-学童疎開の寮母さん-
吉坂ちゑさん(大正10年生まれ 甲賀市)
昭和19年9月1日、現在の甲賀市甲南町へ、大阪市立稲荷国民学校4年生が集団疎開してきました。そのうち24名の女の子は大きな一軒家の二階で共同生活をおくりました。
吉坂ちゑさんは、女の子たちの寮母として、結婚するまでの7ヵ月間をいっしょに過ごしました。
「私は先生の補佐役で、食事の準備をしたり、順番に耳の掃除や爪切りしたり、ほんま、家庭的に一生懸命してあげたんですわ。」
家族と離れ心細い子どもたちを親身に世話する吉坂さん。保護者からはとても家庭的な寮生活を送っていると感謝されたそうです。
子どもたちのためにがんばる吉坂さんも、まだ23歳の若い寮母さん。
「その頃、洗濯した小川がありますねや。寒い冬でも素手で24人分の 洗濯物を『よう洗ったな』と思て、今でも涙が出てきます。」
と、忘れられないつらい思い出もあります。
「そやけどかわいいもんや。もう家族といっしょですのでね。自分の妹がにわかに増えたなというかんじ。お母ちゃんのはたにいたらもっと甘えられるのになと思うので、できるだけのことはしてあげようと思てました。

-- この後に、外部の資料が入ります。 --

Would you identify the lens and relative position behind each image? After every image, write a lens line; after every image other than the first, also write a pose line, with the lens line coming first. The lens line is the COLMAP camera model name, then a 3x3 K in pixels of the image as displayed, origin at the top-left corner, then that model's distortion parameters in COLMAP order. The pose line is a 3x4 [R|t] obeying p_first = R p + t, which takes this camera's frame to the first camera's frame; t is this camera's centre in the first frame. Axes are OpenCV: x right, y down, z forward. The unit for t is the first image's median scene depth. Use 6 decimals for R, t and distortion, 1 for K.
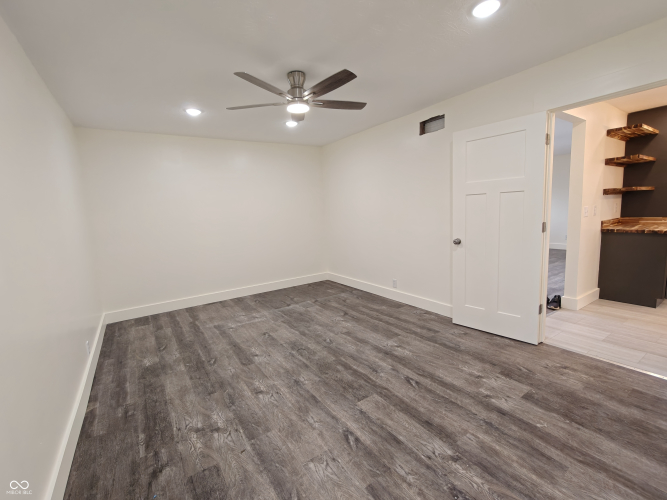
lens RADIAL K [[300.2, 0, 334.1], [0, 300.2, 249.2], [0, 0, 1]] dist [-0.000284, -0.000331]
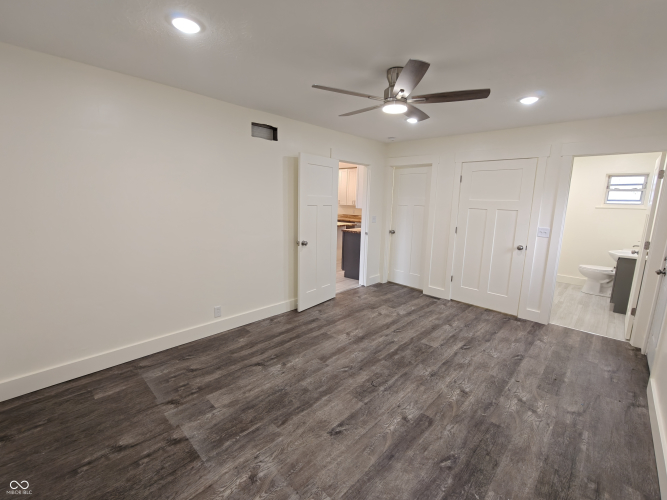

」
その後も、吉坂さんのもとを訪ねる学童疎開の子どもたち。
70歳を過ぎた子どもたちは、今でも、優しかった吉坂さんのことを「お姉ちゃん」と呼びます。60年前と同じように。
初めての面会日の記念写真
前から3列目、右から3人目の白いエリのエプロンをしているのが吉坂ちゑさん。
保護者からの手紙
吉坂さんへのお礼状。面会で寮を訪ねたときのことや、大阪空襲への不安などが書かれている。